We may not rush to smell their aroma or coo over how beautiful they may be, but nettles are a very important plant in the world of wildlife and can also be very valuable to people. The RSPB is asking that people see then as much more than just a weed.
More than 40 kinds of insects are supported by the native plant stinging nettles. They act as magnets for birds and others that eat insects like shrews, frogs, toads and hedgehogs during the entire year.

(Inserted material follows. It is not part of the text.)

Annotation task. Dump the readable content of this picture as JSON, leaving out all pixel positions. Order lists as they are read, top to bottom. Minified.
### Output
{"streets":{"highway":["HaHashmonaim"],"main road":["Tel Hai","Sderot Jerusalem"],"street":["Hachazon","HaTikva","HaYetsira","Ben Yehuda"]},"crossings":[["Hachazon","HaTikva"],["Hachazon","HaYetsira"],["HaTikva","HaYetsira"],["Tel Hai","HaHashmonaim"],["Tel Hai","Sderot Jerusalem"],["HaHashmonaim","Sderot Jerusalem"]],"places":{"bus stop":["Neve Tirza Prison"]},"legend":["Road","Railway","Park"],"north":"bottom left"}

Many overwintering insects are held by nettle patches which hover around the nettles in spring and provide early season food for lady birds. Blue tits and other birds eat these aphids as they dart around the stems. The myriad of seeds produced in late summer are food from the birds that eat seeds including chaffinches, bullfinches and sparrows.

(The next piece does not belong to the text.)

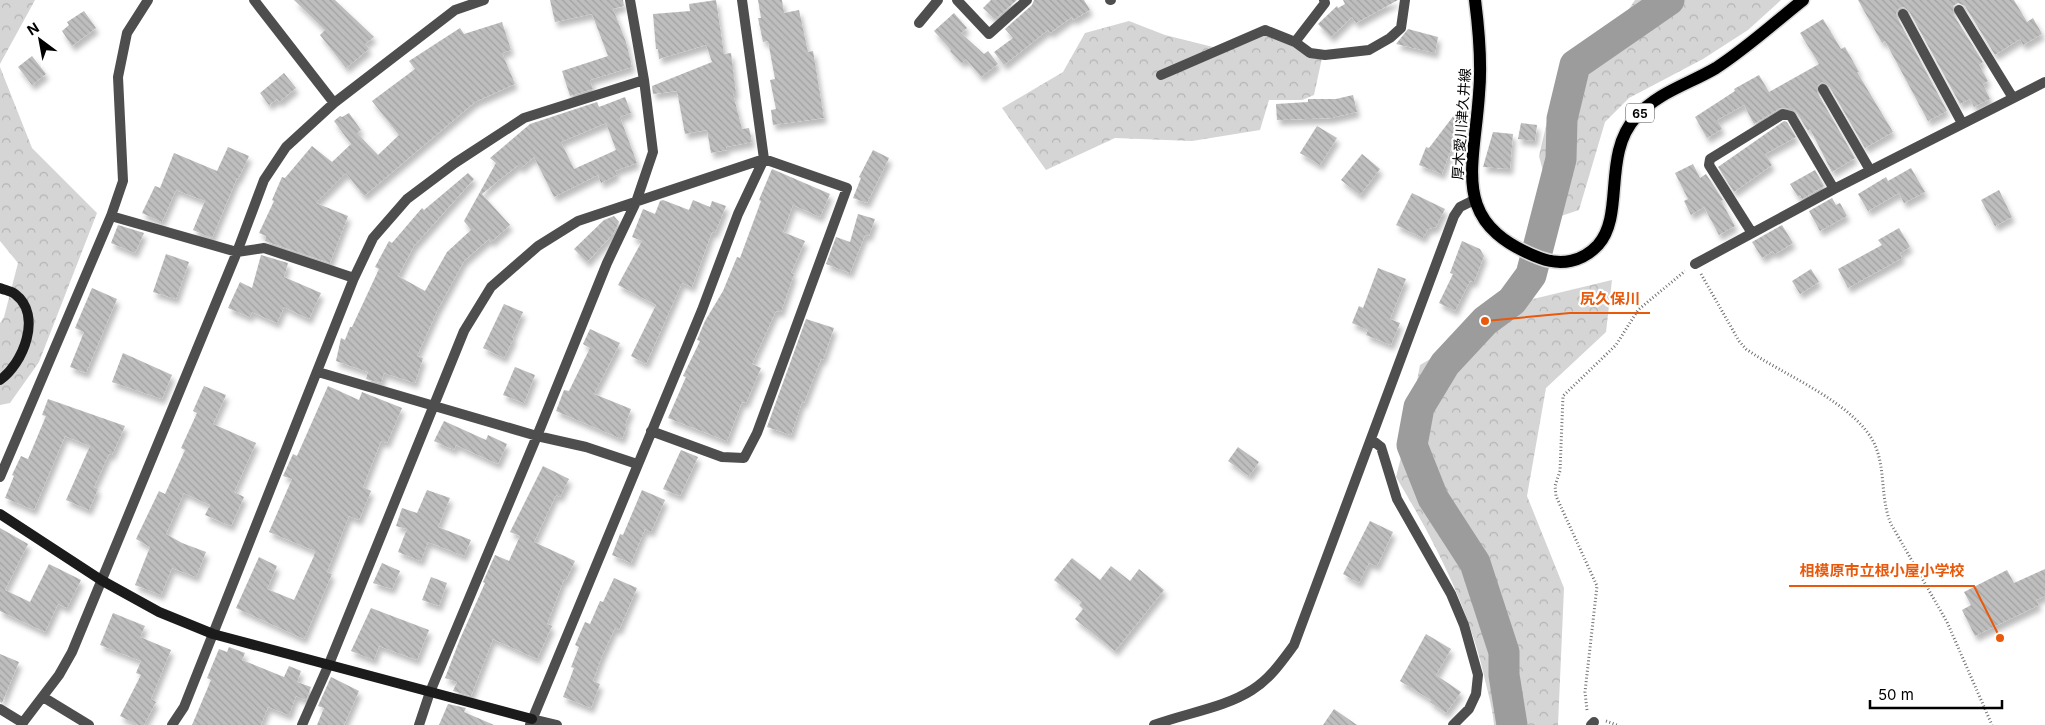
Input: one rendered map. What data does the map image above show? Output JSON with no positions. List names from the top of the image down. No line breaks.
{"streets":{"main road":["65","厚木愛川津久井線"]},"places":["尻久保川","相模原市立根小屋小学校"],"scale_bar":"50 m","north":"top left"}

Nettles also help to support some of the most colourful of all butterflies like the red admiral, comma, tortoiseshell and the peacock butterflies, feeding in large groups near the top of the stems of the nettles. Nettles are also liked by moths, some insects and some only live in nettle patches, like the nettle weevil.
Stinging hairs on the nettle act as protection against grazing animals and only those that are the bravest and hardiest will eat them. Cultivating a nettle patch in your garden is even suggested by the RSPB and request that you think twice before getting rid of a patch that is in your garden now. Nettles have a very long cultural significance as well as being beneficial to wildlife and can be of value to people. Some have eaten them for centuries.